Saved entries:
BEGIN
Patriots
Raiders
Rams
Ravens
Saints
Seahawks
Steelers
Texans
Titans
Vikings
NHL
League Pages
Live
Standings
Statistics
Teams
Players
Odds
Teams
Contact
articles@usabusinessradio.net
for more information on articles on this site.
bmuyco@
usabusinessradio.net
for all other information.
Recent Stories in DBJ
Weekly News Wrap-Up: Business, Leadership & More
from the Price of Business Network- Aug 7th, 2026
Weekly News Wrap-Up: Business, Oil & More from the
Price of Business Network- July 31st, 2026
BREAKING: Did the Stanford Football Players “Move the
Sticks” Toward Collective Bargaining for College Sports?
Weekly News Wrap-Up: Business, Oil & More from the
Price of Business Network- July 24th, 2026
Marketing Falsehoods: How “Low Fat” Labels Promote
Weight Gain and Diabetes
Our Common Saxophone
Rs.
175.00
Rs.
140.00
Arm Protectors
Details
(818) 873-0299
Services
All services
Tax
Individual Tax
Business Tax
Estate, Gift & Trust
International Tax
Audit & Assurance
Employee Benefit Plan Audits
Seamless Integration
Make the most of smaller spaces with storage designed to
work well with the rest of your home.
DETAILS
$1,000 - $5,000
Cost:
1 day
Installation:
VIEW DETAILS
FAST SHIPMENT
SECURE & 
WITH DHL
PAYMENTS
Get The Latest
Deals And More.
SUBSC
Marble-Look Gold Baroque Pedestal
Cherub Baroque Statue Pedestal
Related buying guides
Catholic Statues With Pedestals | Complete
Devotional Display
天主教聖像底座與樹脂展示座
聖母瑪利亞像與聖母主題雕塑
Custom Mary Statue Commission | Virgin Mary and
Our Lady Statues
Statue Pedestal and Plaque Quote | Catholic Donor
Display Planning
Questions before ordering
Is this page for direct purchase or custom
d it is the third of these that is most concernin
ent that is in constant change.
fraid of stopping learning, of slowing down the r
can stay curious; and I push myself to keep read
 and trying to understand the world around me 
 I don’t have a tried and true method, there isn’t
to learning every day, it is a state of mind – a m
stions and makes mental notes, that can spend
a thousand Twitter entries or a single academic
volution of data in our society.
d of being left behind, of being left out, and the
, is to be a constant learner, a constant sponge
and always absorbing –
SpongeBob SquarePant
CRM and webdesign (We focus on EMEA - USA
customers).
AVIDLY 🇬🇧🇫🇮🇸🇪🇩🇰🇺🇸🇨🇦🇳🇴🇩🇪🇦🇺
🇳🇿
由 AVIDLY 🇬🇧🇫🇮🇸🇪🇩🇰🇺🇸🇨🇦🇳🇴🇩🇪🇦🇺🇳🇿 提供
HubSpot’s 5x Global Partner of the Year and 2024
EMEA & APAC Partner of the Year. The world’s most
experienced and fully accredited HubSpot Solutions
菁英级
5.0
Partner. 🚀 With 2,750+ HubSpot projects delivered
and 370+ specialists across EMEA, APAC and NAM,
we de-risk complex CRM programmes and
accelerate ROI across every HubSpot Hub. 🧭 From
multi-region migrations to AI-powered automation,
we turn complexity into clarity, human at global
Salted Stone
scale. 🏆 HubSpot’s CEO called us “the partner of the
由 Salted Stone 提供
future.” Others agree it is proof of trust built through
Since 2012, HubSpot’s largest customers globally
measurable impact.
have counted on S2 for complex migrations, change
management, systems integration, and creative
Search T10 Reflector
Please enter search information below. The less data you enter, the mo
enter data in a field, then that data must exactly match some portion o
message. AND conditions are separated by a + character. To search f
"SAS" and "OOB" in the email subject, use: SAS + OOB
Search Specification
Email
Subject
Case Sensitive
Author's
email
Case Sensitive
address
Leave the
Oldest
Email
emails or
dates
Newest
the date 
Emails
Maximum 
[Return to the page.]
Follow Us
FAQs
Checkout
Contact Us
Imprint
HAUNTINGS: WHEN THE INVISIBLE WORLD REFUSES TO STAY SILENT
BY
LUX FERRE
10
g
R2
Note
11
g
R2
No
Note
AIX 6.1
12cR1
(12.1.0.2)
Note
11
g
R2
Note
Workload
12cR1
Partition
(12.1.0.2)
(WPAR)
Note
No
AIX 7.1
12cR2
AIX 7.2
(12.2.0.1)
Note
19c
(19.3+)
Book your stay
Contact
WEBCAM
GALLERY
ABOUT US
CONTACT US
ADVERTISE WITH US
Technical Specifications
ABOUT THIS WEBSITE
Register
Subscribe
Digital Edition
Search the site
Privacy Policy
END
◆ Prompt ◆
In the data above, copy every line where the string "enter" appears.

◆ Response below ◆
Please enter search information below. The less data you enter, the mo
enter data in a field, then that data must exactly match some portion o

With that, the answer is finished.